Stored data entries:
....................

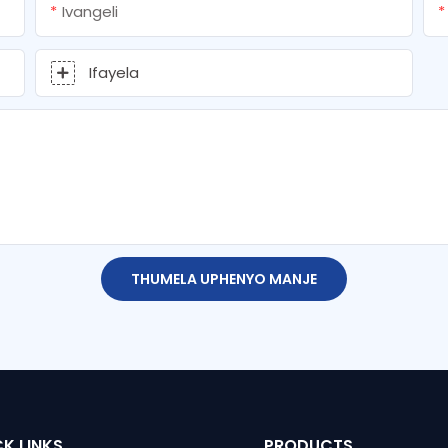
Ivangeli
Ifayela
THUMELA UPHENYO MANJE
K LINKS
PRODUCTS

....................

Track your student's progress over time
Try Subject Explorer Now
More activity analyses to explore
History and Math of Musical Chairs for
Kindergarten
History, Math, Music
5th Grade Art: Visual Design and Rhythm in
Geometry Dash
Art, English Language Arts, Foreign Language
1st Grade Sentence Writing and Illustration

....................

Instruction
Copy out every line from the one containing "Track your student's progress over time" down to the one containing "1st Grade Sentence Writing and Illustration", including both of those lines.

Task solution
Track your student's progress over time
Try Subject Explorer Now
More activity analyses to explore
History and Math of Musical Chairs for
Kindergarten
History, Math, Music
5th Grade Art: Visual Design and Rhythm in
Geometry Dash
Art, English Language Arts, Foreign Language
1st Grade Sentence Writing and Illustration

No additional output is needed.